[See my follow up post here: Inside The Akamai and AT&T Deal and Why Akamai May Have Paid Too Much] In August I reported that AT&T was planning to shut down their in-house CDN and re-sell CDN services from Akamai or Limelight Networks and that Akamai would probably win the deal since they were willing to guarantee AT&T more business than Limelight would. This morning, AT&T and Akamai made the deal official with an announcement saying the two companies will work to jointly sell CDN services in North America to start, expanding to outside the U.S. in twelve months. For AT&T, this signals what is almost a thirteen year effort to try to get their CDN business off the ground, dating back to 2000 when they launched their ICDS platform (Intelligent Content Distribution Service).

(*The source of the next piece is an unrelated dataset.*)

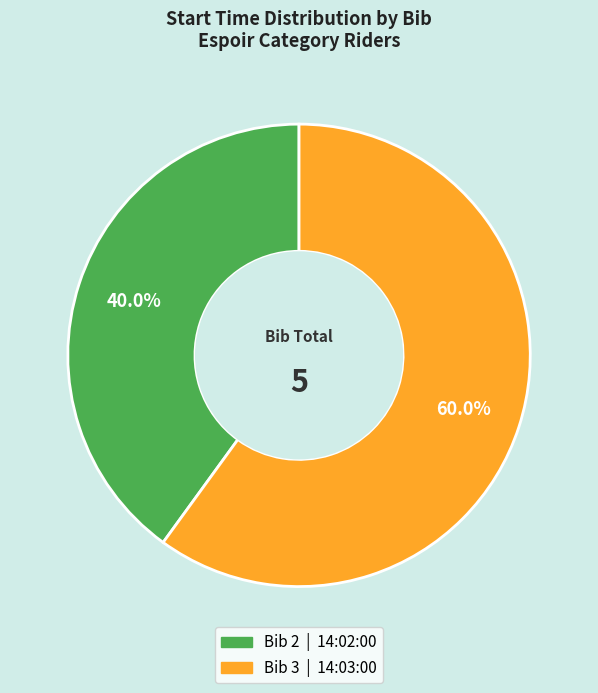

Is there a majority slice in this chart?

Yes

While today’s announcement is good for Akamai, there’s not a lot of revenue attached to it. AT&T will do less than $20M in total CDN revenue this year and it will take them and Akamai a long time to sell a joint solution in the market, let alone one that can handle content delivery outside the U.S. I don’t expect today’s announcement to affect AT&T’s wholesale CDN services and federation model, so I would expect AT&T would still manage that portion of their CDN business with EdgeCast’s platform. Customers who are currently buying this solution from AT&T purchase it from a wholesale division of the company, not from an enterprise sales team, so the new re-seller deal with Akamai should not impact AT&T’s wholesale CDN business, which continues to grow.
While enterprise customers could also go direct to Akamai, most of AT&T’s large enterprise contracts are for multiple products, including things like co-location, transit and managed services, which are services Akamai does not offer. So AT&T isn’t trying to get CDN only business with a re-seller deal like this, but rather want to use CDN to keep or get them more of the non-CDN business they already have. It will be interesting to watch how both companies manage channel conflicts, since a very large percentage of enterprise customers are already taking services from Akamai, but one would assume that’s something they have already worked out with this deal.
At the time of this post, Akamai’s shares are up $3.20, which makes no sense since the revenue associated with this deal is so small to start. I’ve seen more than a dozen articles taking about the deal and about Akamai’s shares being up, but none of them discuss what the value of this contract could be worth to Akamai, or what AT&T’s current CDN revenue is.